***** Data listing *****
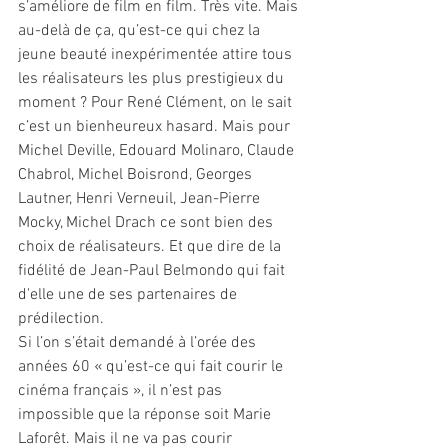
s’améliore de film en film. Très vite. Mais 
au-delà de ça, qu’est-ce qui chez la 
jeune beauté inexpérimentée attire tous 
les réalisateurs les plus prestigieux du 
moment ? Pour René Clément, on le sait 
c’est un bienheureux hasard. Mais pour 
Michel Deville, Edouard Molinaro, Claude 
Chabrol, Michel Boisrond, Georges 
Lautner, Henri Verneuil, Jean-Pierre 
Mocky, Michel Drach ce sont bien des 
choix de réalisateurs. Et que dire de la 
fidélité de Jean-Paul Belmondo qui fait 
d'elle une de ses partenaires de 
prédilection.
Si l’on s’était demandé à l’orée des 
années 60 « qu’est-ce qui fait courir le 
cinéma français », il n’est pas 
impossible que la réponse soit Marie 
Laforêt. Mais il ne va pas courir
*****
***** Data listing *****
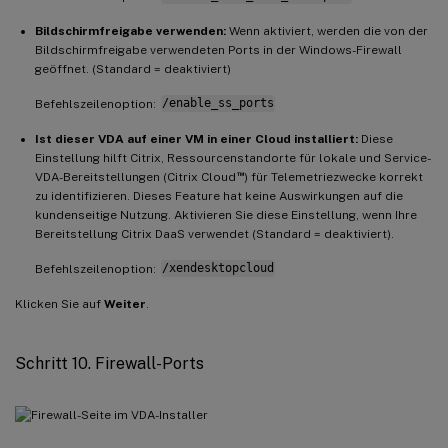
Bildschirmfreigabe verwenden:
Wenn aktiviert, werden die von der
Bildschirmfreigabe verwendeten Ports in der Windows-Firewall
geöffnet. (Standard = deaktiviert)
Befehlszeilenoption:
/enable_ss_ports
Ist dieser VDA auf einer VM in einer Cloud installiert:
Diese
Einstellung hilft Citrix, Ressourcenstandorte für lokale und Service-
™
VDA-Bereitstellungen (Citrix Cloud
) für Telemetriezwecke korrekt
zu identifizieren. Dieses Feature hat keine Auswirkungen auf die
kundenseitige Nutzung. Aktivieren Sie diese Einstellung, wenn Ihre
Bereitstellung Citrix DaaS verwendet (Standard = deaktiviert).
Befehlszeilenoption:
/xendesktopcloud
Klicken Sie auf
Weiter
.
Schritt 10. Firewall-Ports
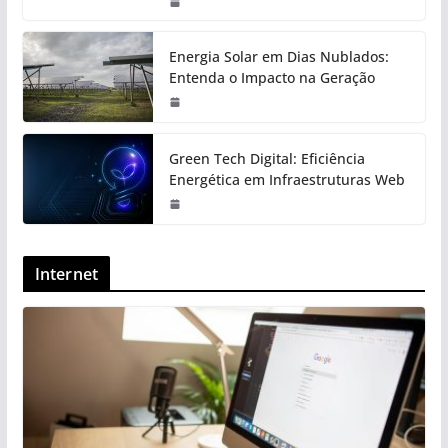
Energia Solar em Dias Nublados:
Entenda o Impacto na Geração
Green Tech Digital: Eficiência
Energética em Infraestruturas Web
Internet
*****
***** Data listing *****
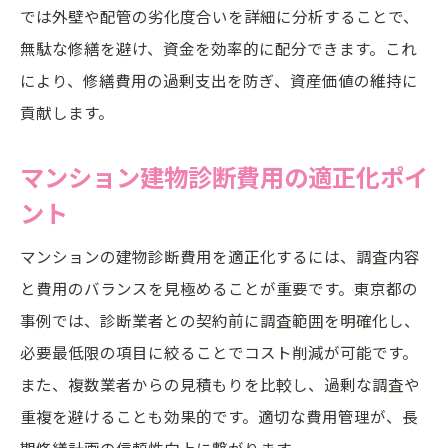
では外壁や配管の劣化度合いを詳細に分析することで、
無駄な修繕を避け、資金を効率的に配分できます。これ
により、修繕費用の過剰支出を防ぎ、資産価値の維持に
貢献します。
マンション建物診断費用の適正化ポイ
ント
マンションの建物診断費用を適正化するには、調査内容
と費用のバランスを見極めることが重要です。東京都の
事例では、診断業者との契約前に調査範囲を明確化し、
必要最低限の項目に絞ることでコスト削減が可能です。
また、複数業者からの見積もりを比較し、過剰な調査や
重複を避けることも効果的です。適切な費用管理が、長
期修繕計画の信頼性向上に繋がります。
*****
▸ Activity:
Every line that contains the string "Jean" should be copied from the entries.

▸ Written solution:
Lautner, Henri Verneuil, Jean-Pierre 
fidélité de Jean-Paul Belmondo qui fait 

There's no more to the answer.